In the remote Southern California desert, the US Army is testing whether it can put some its most advanced cyber tools into the hands of commanders in the field. The pilot project started in August and will wrap up in the next few weeks at Fort Irwin.
Cyber warfare — the use of computer technology to disrupt the enemy's activities — is often conducted in air conditioned buildings far from the battle lines. Since last year, the US Army Cyber Command has been sending small teams to work with brigades as they train at Fort Irwin and a few other locations.
The National Training Center, roughly 200 miles northeast of San Diego, is the size of Rhode Island. It is the only Army site large enough to hold live fire exercises for an entire brigade of 5,000 soldiers.
Capt. George Puryear is with Blackhorse, the 11th Armored Calvary Unit, which acts as the opposition force to train the brigades who train at Fort Irwin.
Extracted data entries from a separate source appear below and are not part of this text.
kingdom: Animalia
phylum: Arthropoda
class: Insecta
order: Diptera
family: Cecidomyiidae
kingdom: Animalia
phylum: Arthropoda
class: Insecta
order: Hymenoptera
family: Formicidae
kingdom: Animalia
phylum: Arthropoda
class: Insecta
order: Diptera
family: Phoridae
Trainers want the troops to come away with two basic lessons: these are the sort of threats Army Cyber Command can detect; and this is what a potential enemy, like Russia or China, might be able to do in the field.
But commanders are busy. Puryear said they will balk if you load them down with too much technical information.
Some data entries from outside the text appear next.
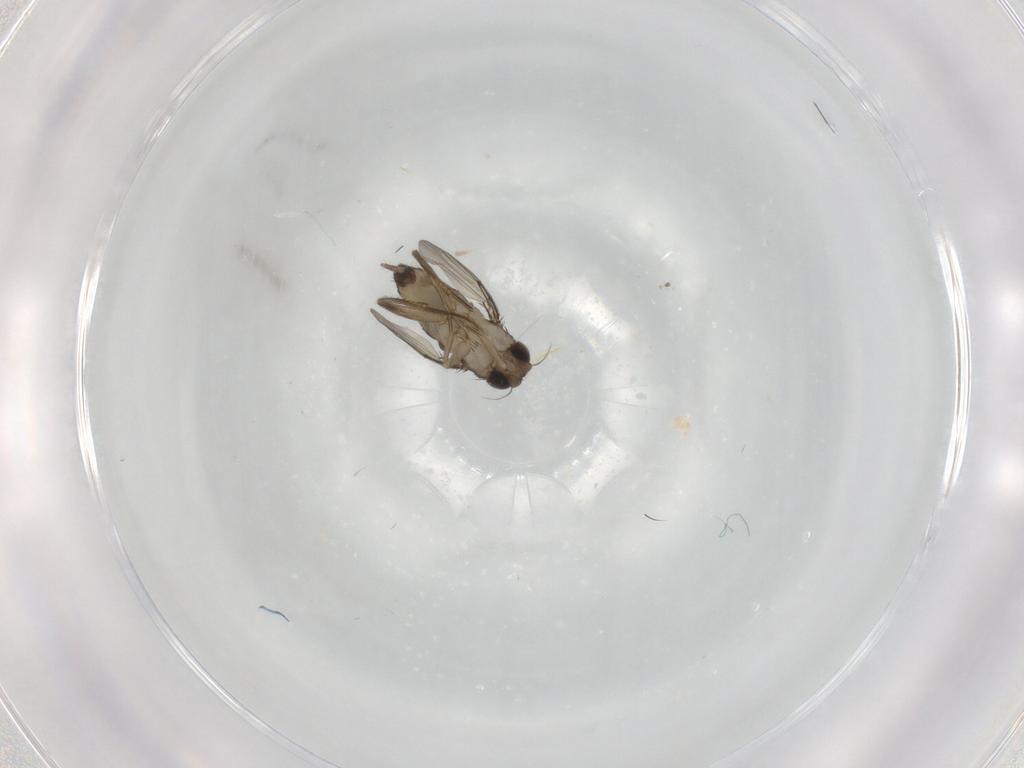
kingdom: Animalia
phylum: Arthropoda
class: Insecta
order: Diptera
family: Phoridae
“Hey, the amount of mental bandwidth I have to commit to this, just isn’t worth it,” he said.
Trainers are tight lipped about their methods. But they will reveal some tactics: during the last couple of training cycles, a cyber team lured a part of a brigade’s leadership into an ambush. Another team blunted a tank assault by jamming the radios.
Standing on top of a wind-blown ridge overlooking one of the mock villages, Brig. Gen. JP McGee, Army Cyber Command deputy commander for Operations, described how part of his small force helped with the battle over one of the villages.
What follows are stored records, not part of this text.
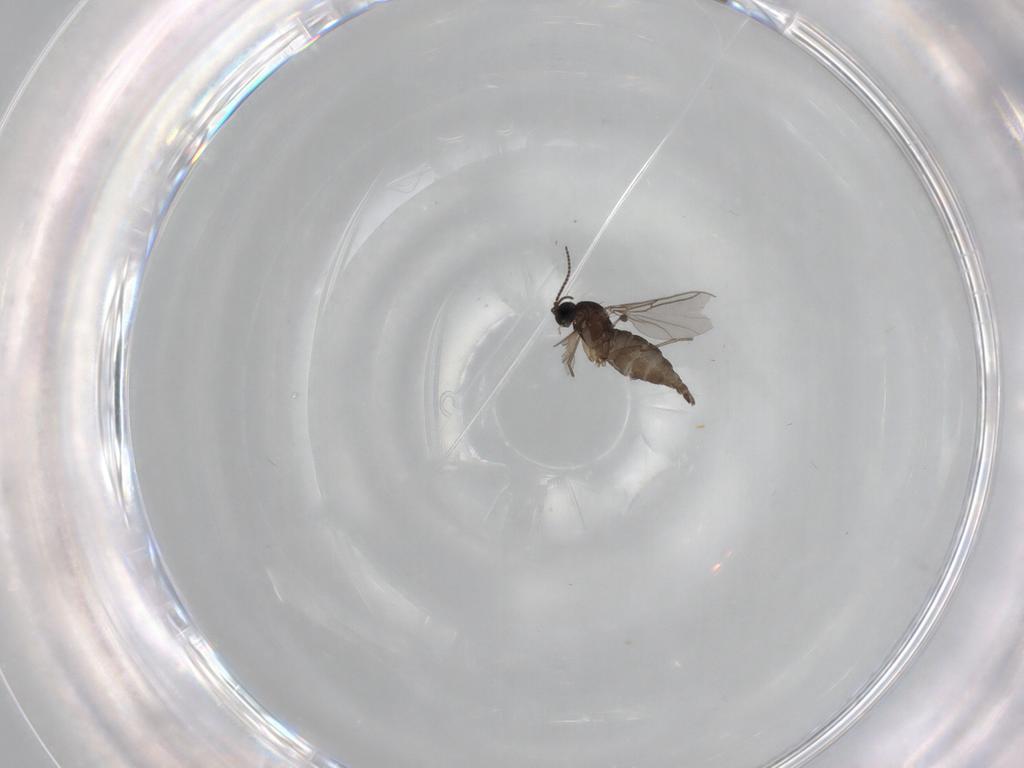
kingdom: Animalia
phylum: Arthropoda
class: Insecta
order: Diptera
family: Sciaridae
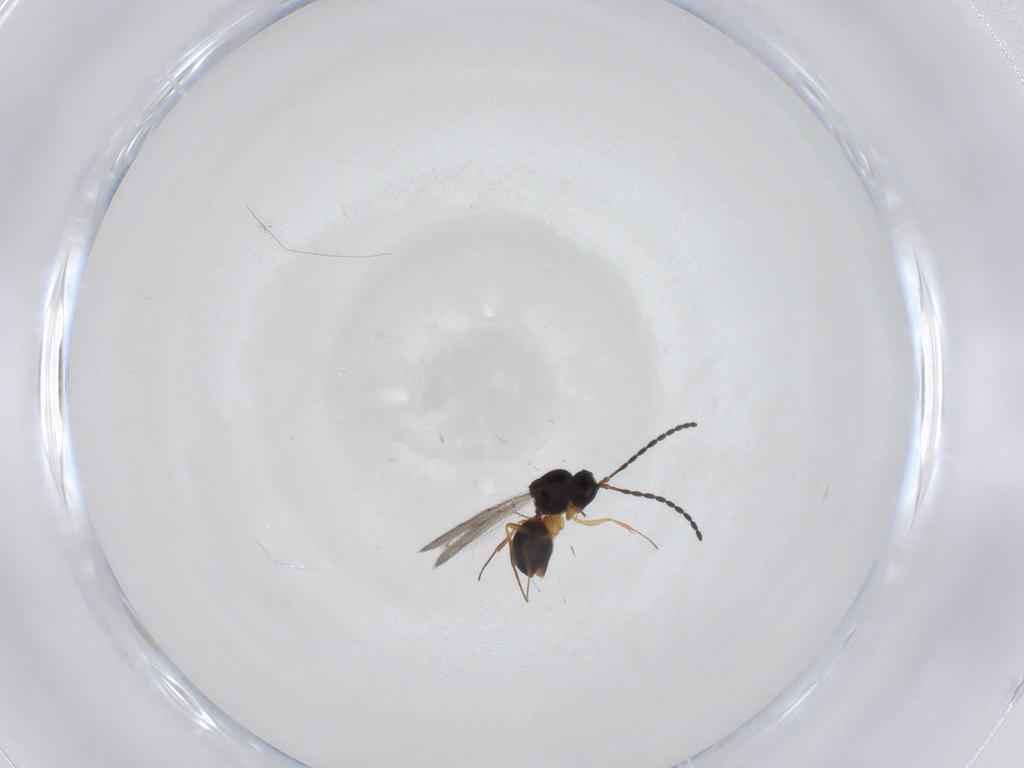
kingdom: Animalia
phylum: Arthropoda
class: Insecta
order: Hymenoptera
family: Figitidae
“What you can’t see is the cyber capabilities going inside the networks," he said. "They’ve been able to take over devices inside that city and exploit them”
The next day, Fort Irwin’s Commanding Gen. Jeff Broadwater made an impressive entrance on another ridge, by Blackhawk helicopter. He said concentrating on things like cyber warfare is still relatively new for the army. The US spent more than a decade fighting desert wars against opponents who did not have any of these advanced weapons. Until 2013, the national training center at Fort Irwin was mainly readying units to deploy to Iraq and Afghanistan.
Fort Irwin has since renamed its mock villages to downplay Arabic, instead substituting names that sound eastern European. The focus now is how would the Army fight a near peer competitor, like Russia or China.
Cyber command started the pilot program by sending a few advisers. By May, they were inserting small teams to work directly with the field commander — alerting him to potential threats. In the case of the trainers, they worked with them to attack the brigade operating in the battlefield, or what they call “the box.”
Army Cyber Command is trying to flesh out its mission. The Army recently published the first major update to the field manual for cyber and electronic warfare. It created a new cyber classification for its soldiers. After the pilot project wraps up, later this month, the army will have to assess how much of this technology it wants to move with troops on the front line.